(Entries supplied begins)
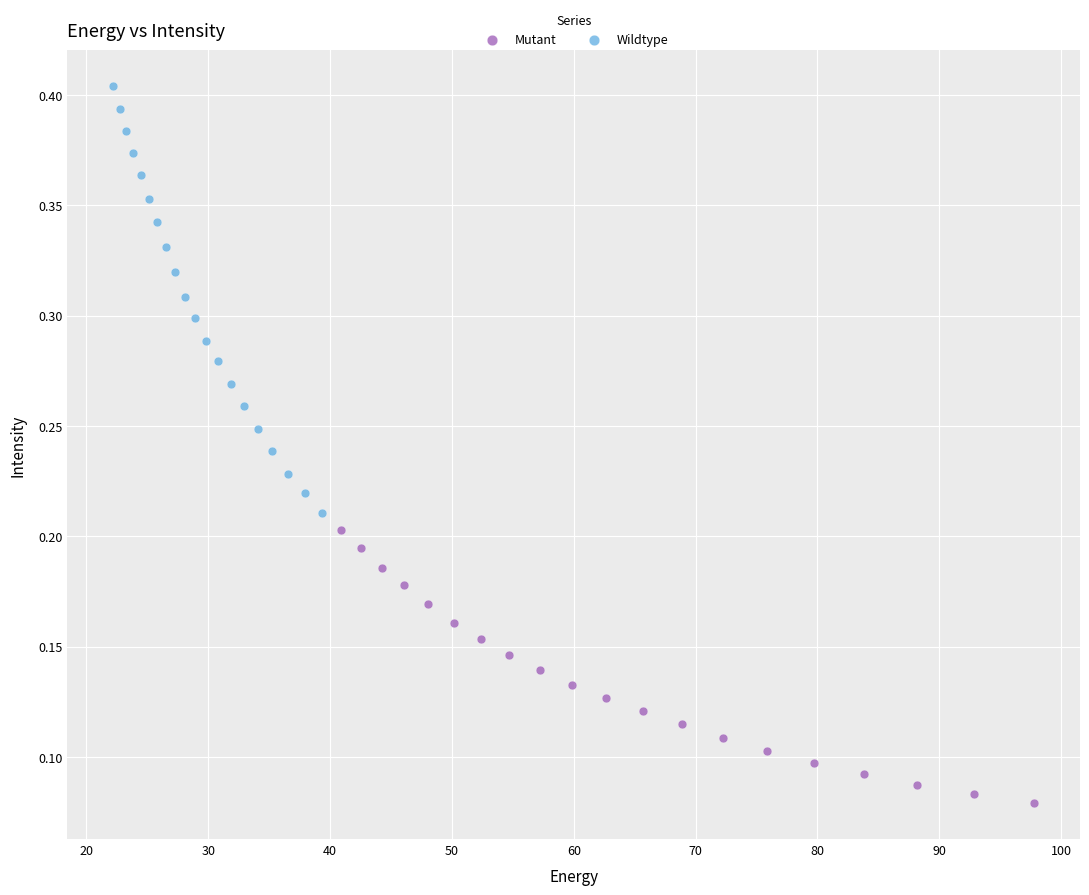

Which series has the largest Y range (max minus min)?

Wildtype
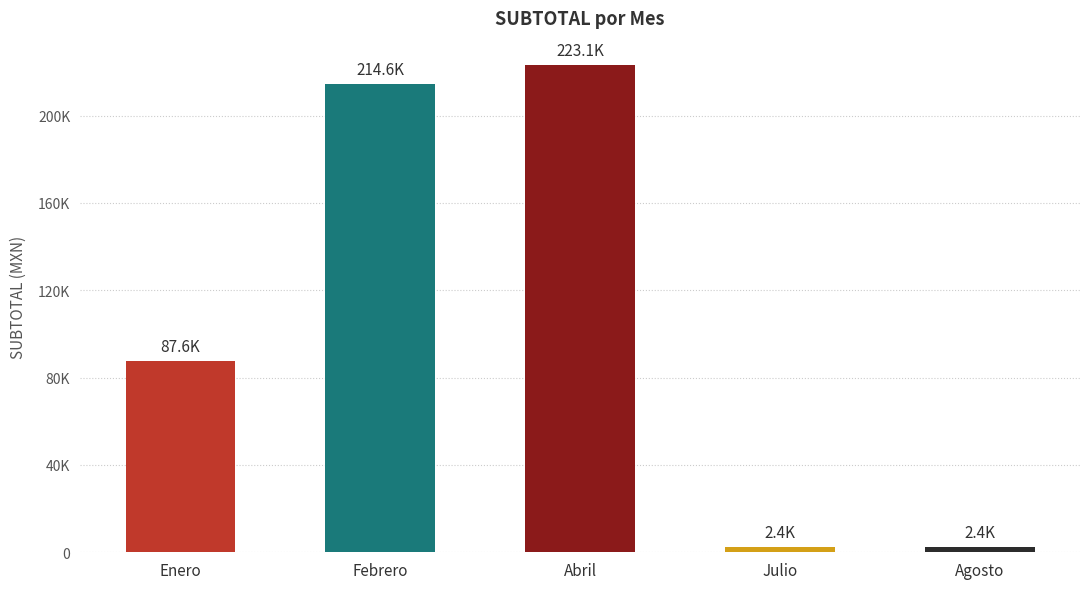

Reading left to right, what are all the values shown in this chart?

87645.1	214606.5	223116.5	2429.3	2410.1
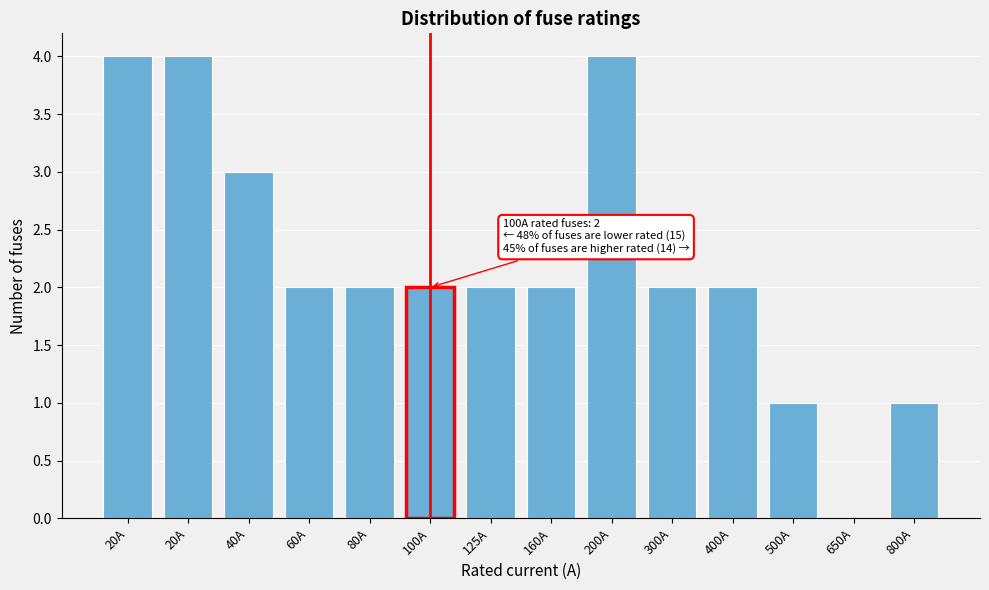

Are the bars horizontal?

No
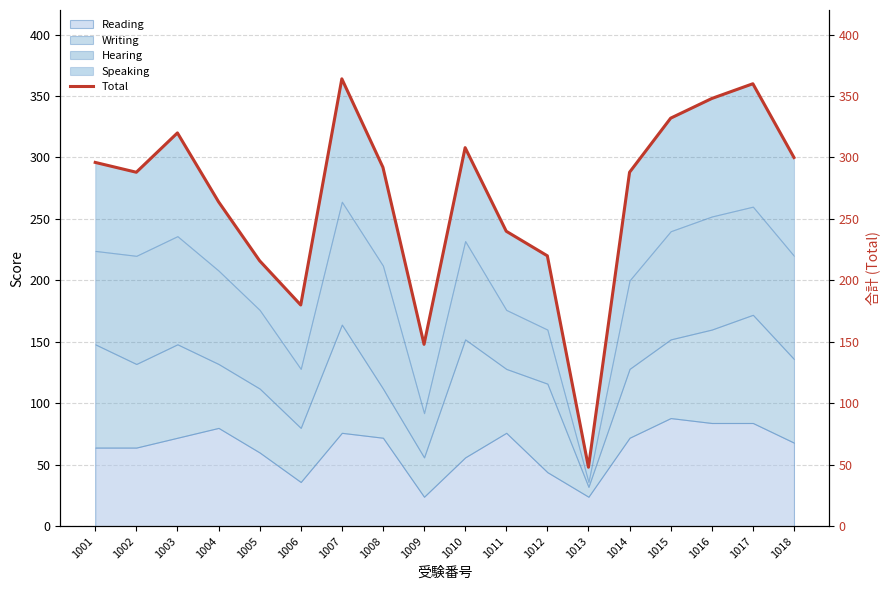

How many values are below 292?

9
(Entries supplied ends)
▶ Problem to work on
Please print every line of the records above word for word, leaving out the pictures.

▶ Expected output
Which series has the largest Y range (max minus min)?

Wildtype

Reading left to right, what are all the values shown in this chart?

87645.1	214606.5	223116.5	2429.3	2410.1

Are the bars horizontal?

No

How many values are below 292?

9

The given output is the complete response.